Relationship between two solutions

[Milligram]

Let t \in \mathbb{R} be large.
Let f be a function over [0,t] satisfying f(0) = 1 and f'(x) = e^{-f(x)} for all x.
Let g be a function over [0,t] satisfying g(0) = 1 and g'(x) = (1 - g(x)/t^2)^{t^2} for all x. Note that g'(x) \sim e^{-g(x)}.

Without solving the two differential equations and finding out f and g (which can be done at least approximately), can the fact that f(0)=g(0)=1 and g'(x) \sim e^{-g(x)} be used to show that f(x) \sim g(x) for all x in [0,t] ?

 

[HallsofIvy]

Let t \in \mathbb{R} be large.
Let f be a function over [0,t] satisfying f(0) = 1 and f'(x) = e^{-f(x)} for all x.
Let g be a function over [0,t] satisfying g(0) = 1 and g'(x) = (1 - g(x)/t^2)^{t^2} for all x.

This makes no sense. If g is a function of x only, its derivative cannot depend upon both x and t.
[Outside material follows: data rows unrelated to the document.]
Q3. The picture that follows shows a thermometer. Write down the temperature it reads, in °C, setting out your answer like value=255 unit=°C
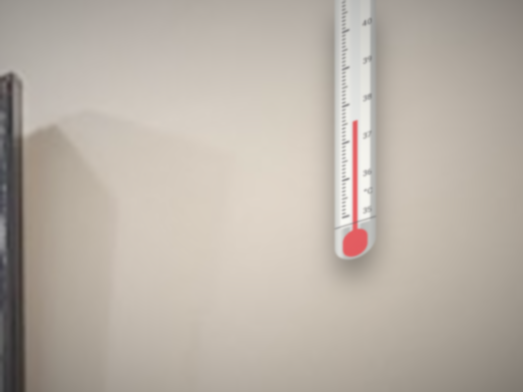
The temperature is value=37.5 unit=°C
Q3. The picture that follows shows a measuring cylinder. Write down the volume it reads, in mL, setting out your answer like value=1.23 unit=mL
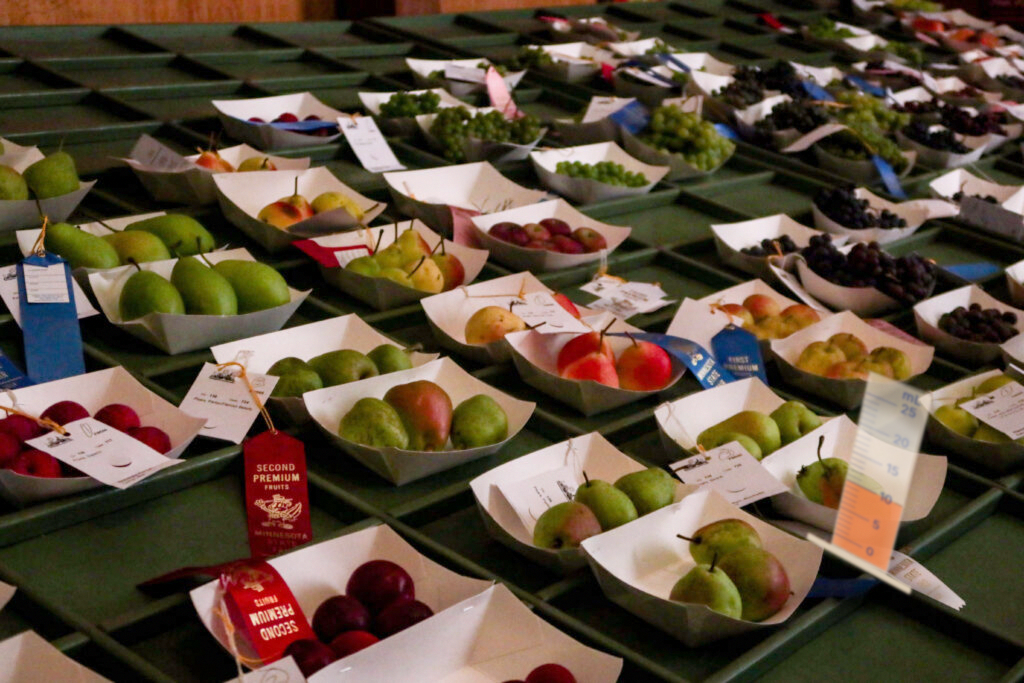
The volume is value=10 unit=mL
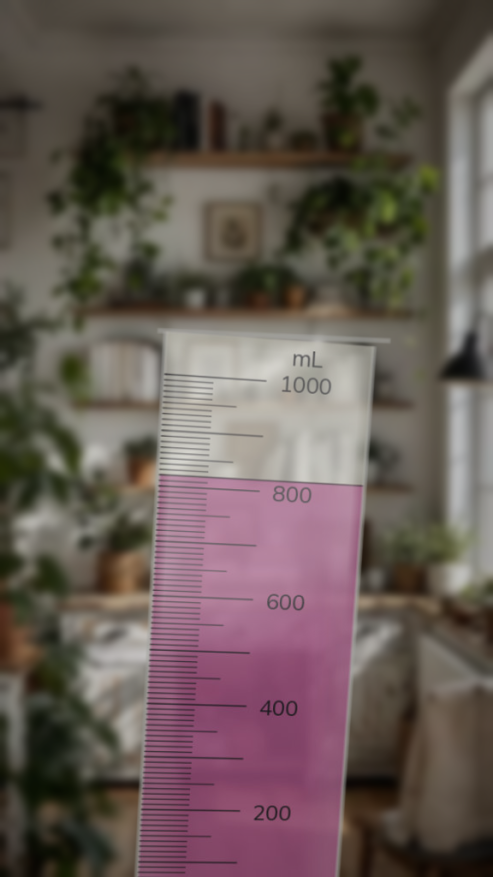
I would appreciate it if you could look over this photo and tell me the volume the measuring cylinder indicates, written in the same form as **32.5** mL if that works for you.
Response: **820** mL
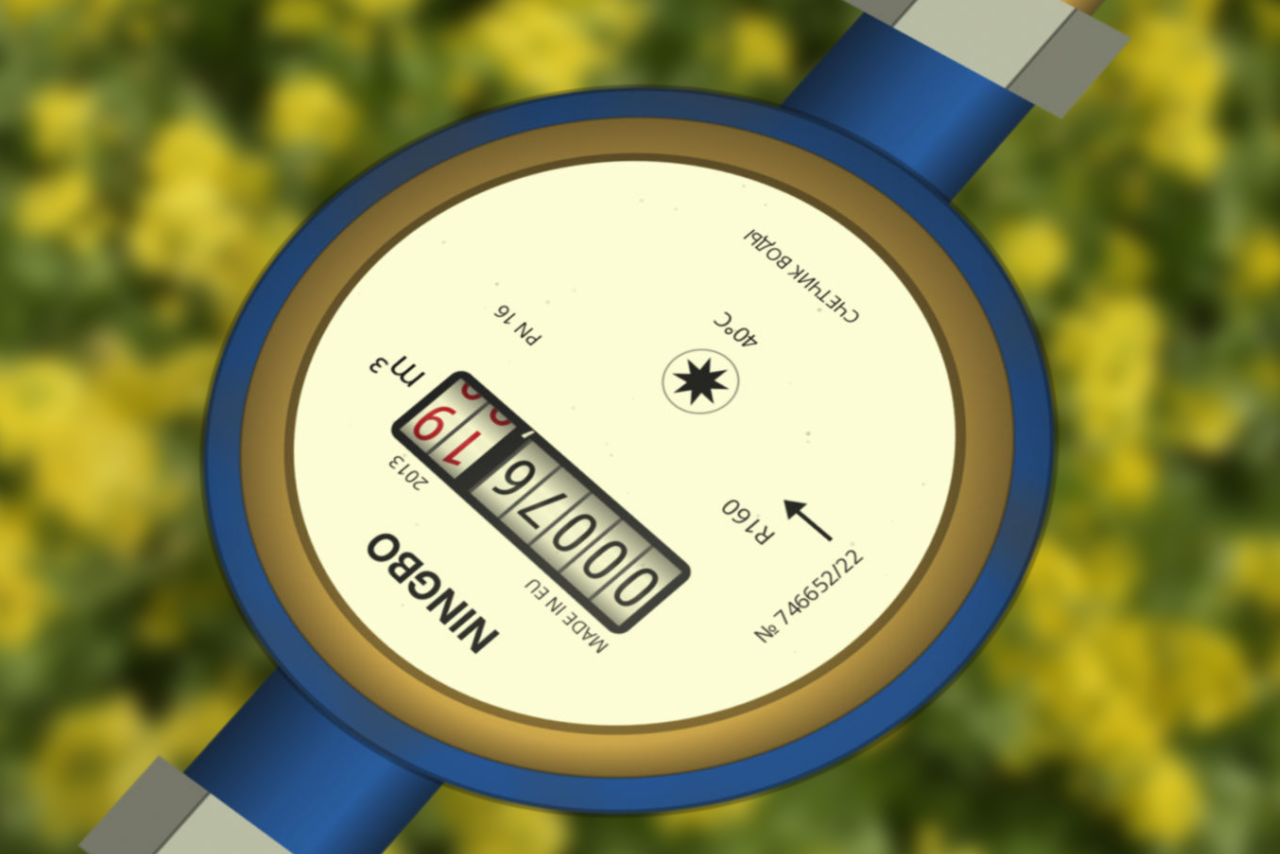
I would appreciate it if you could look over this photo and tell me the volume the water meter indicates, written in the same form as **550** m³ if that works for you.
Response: **76.19** m³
Did you mean g'(x) = (1 - g(x)/x^2)^{x^2}?

Note that g'(x) \sim e^{-g(x)}.

Without solving the two differential equations and finding out f and g (which can be done at least approximately), can the fact that f(0)=g(0)=1 and g'(x) \sim e^{-g(x)} be used to show that f(x) \sim g(x) for all x in [0,t] ?

 

[Milligram]

HallsofIvy, I meant for g(x) to depend on x and t. You should think of t as being a large constant, say, t=10^{10}.